3.        If you want to achieve an objective, don’t confuse it with a means.
What you want to do during the meeting is a means; an objective is what you want the other person to do at the end of the meeting

      “We’re here to tell you about our new bread rolls” is not an objective, but simply a means to an objective; so it’s neither honest nor effective as a meeting opener.
A meeting, any meeting, is a production process and unless you define the parameters of the finished product right at the beginning of the meeting, you’re not giving yourself the best chance of producing that outcome.  And if you’re there to get an order, every minute that passes before you say so will be a minute which manufactures suspicion and distrust.

A meeting opener with an honest, concrete and impactful objective would sound more like: “I’m conscious that you may find me over-ambitious; but I think the risk of too much ambition is less than the risk of not enough; so here I go! We have a new line of bread rolls which I want to present to you in detail in a minute. And once I’ve told you about the product and encouraged you to try it, I’m simply hoping that you’ll place a test order for at least 1000 units. How do you feel about that?” If you get the other person’s permission to pursue that objective, you’ve done the hard work within 30 seconds of the start of the meeting.

4.        Use your arguments productively
Start using your arguments only once there’s a chance they’ll produce something.  

Here are four thoughts about using arguments in meetings: i) when you get an argument out at your own initiative without the permission of the listener, it will invariably produce nothing more helpful than a counter-argument; ii) when you expose an argument without stopping to ask for the listener’s feedback before going on to the next argument, you will have achieved nothing at all; iii) most arguments used in meetings are the ones the presenter wants to expose rather than the ones the listener needs to hear and therefore potentially unproductive; iv) you should think about checking what your arguments might produce before using them.
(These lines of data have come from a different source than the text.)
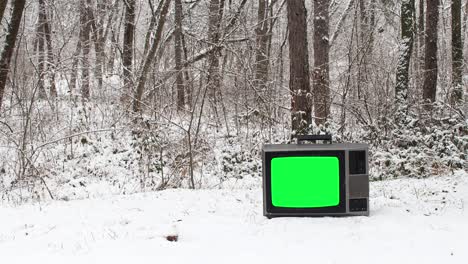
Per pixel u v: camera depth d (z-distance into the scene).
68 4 23.50
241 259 4.69
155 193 8.23
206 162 12.53
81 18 21.39
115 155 13.45
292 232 5.42
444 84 16.16
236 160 13.09
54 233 5.88
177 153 11.36
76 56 15.66
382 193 7.96
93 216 6.61
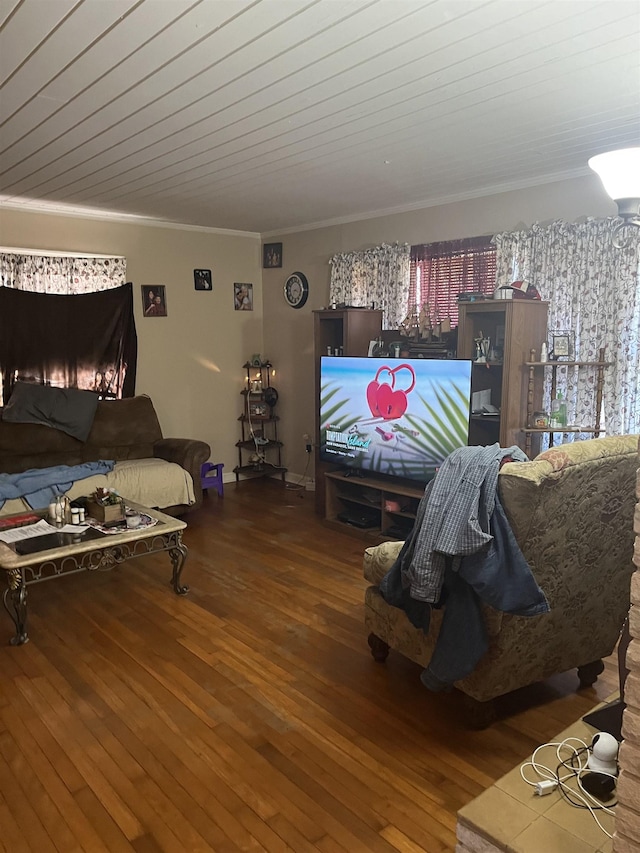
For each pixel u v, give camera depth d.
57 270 5.09
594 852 1.47
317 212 5.12
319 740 2.33
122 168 3.71
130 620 3.31
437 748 2.29
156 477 4.80
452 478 2.17
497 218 4.25
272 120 2.85
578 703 2.58
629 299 3.61
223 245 6.05
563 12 1.88
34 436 4.82
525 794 1.65
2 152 3.38
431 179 4.00
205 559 4.18
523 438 3.89
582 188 3.79
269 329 6.33
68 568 3.98
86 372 5.30
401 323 4.78
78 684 2.71
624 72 2.33
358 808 2.00
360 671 2.81
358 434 4.56
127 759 2.23
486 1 1.81
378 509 4.88
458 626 2.21
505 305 3.69
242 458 6.43
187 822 1.94
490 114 2.78
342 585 3.74
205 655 2.94
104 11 1.87
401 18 1.92
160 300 5.70
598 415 3.68
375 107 2.68
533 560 2.18
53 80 2.39
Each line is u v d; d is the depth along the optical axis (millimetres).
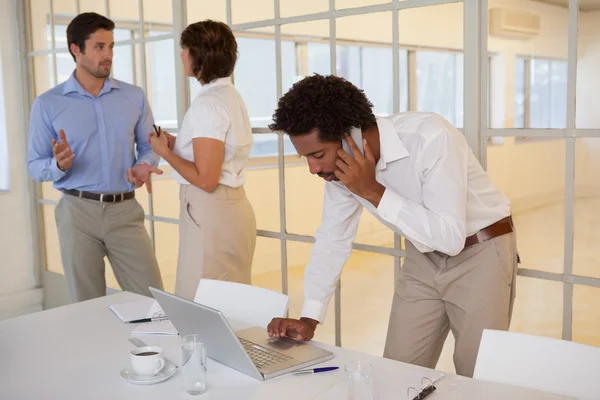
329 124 1600
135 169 3076
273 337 1762
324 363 1590
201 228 2662
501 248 1882
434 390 1404
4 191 4434
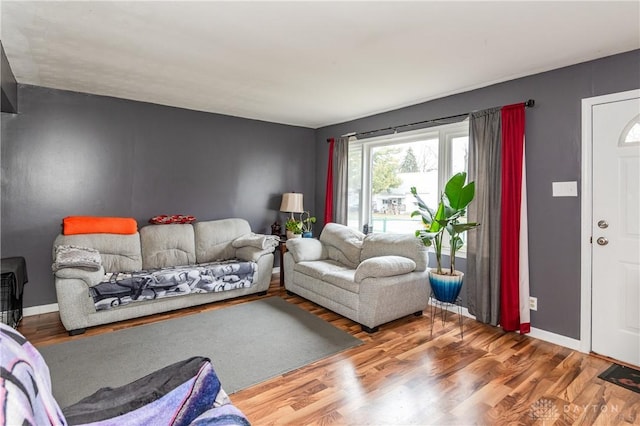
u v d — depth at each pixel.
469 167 3.35
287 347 2.72
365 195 4.79
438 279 3.03
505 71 2.93
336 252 4.19
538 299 2.96
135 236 3.79
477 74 3.01
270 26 2.20
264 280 4.16
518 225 2.99
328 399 2.04
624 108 2.51
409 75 3.06
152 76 3.15
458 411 1.93
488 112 3.21
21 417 0.70
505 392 2.12
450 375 2.32
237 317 3.37
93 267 3.04
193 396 1.13
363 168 4.79
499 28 2.19
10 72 2.92
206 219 4.57
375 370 2.38
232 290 3.90
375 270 3.01
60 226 3.58
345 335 2.97
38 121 3.44
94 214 3.77
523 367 2.44
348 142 4.88
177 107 4.27
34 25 2.19
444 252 3.71
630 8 1.93
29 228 3.43
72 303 2.91
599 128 2.63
“How would you feel about me spending 1 minute telling you why you should take our Cockney bus tour?”; “How do you react to what I’ve just told you about our Stilton flavoured crisps?”; “What sales arguments do I particularly need to focus on today to have a chance of you placing an order for our bread rolls?”; “If I go through my sales arguments and you find that they stand up, what can I hope for?” are all invaluable questions which we never heard from the candidates.

5.        Blowing your own trumpet is deeply unappealing
Stick to the facts and let the other person use the adjectives

Whether you’re selling yourself or a product, it’s much more effective when the complimentary adjectives come out of the other person’s mouth rather than your own. None of us like working with braggarts, either as colleagues or suppliers. “I’m a brilliant entrepreneur” is not appealing and nor is “Our beach book-stand will be the coolest thing on the beach”.

Stick to the objective facts and let the other person reach for the superlatives. That’s more likely to lead to exchanges like: “By the time I was 21, I had built a telecoms company with £20m turnover.  How do you feel about that, Lord S?” “That sounds like brilliant entrepreneurship”; or “Our beach book-stand can be assembled in 30 seconds and allows you to read effortlessly on your back on the beach. What’s your initial reaction to that?” “That sounds pretty cool”.

You’ll never make someone think someone or something is great just by saying it. And if you say the product is great and the customer disagrees, you’ll not only lose the sale you’ll lose the customer’s trust and respect too; and thereby the next sale.